DIRECTIVE: Look for the string "correct" in the listing below and copy every line in which it appears.

LISTED RECORDS:

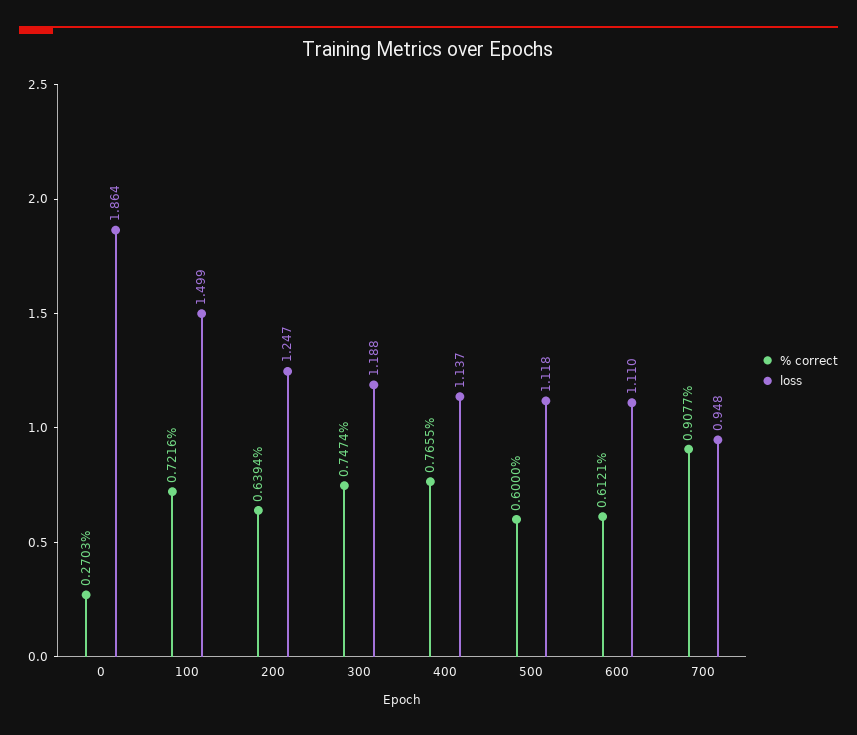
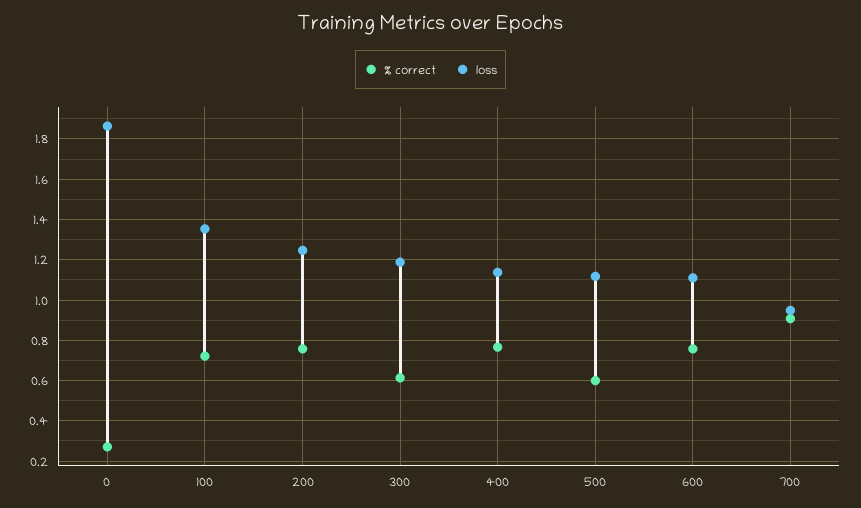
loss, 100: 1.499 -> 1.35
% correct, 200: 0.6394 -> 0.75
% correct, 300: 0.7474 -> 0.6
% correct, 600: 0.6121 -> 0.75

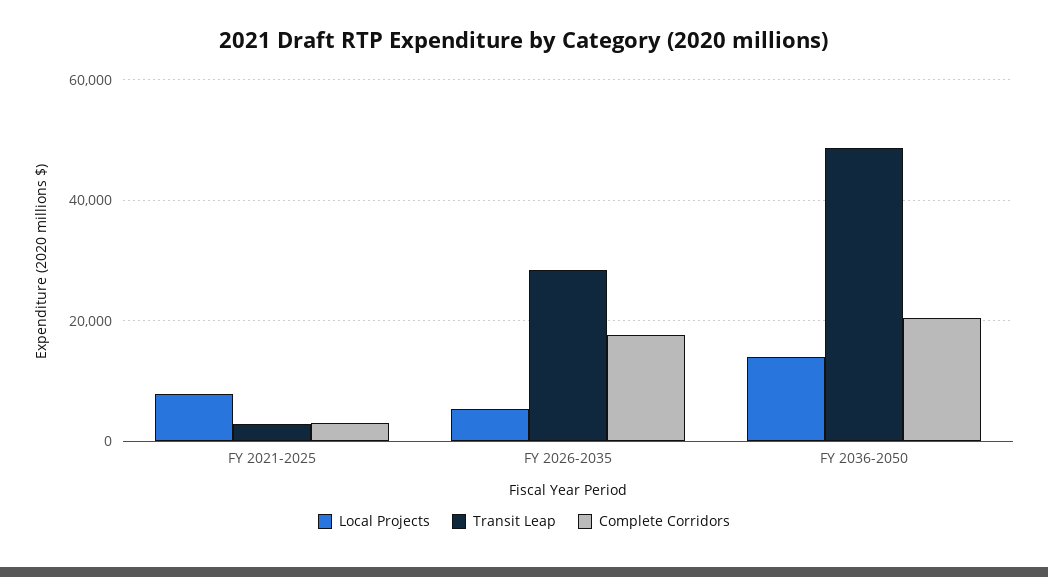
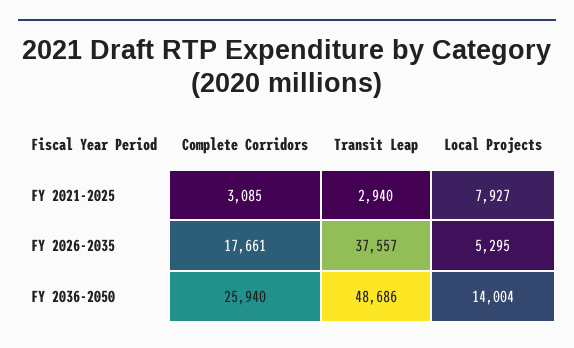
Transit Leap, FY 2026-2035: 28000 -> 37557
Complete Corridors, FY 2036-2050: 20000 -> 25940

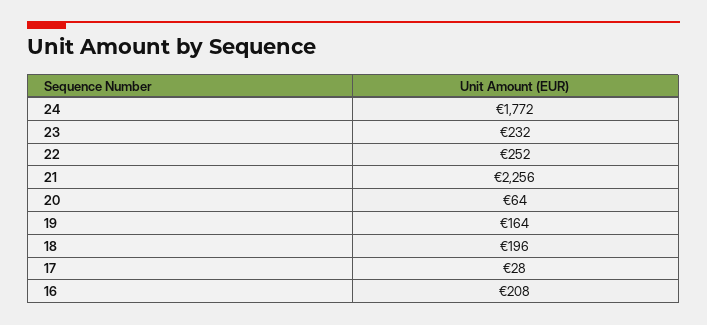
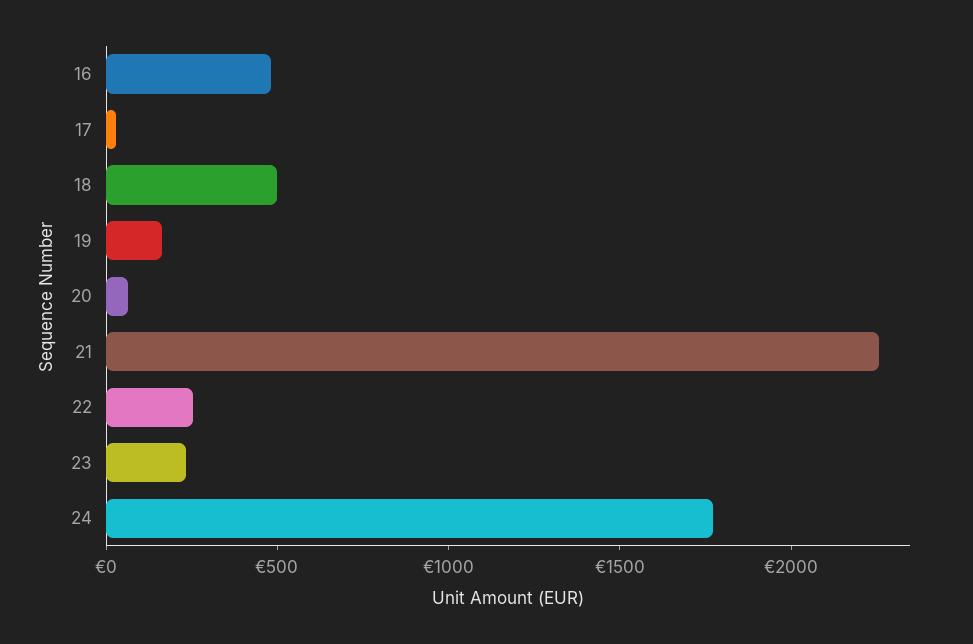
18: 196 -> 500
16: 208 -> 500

WORKED SOLUTION:
% correct, 200: 0.6394 -> 0.75
% correct, 300: 0.7474 -> 0.6
% correct, 600: 0.6121 -> 0.75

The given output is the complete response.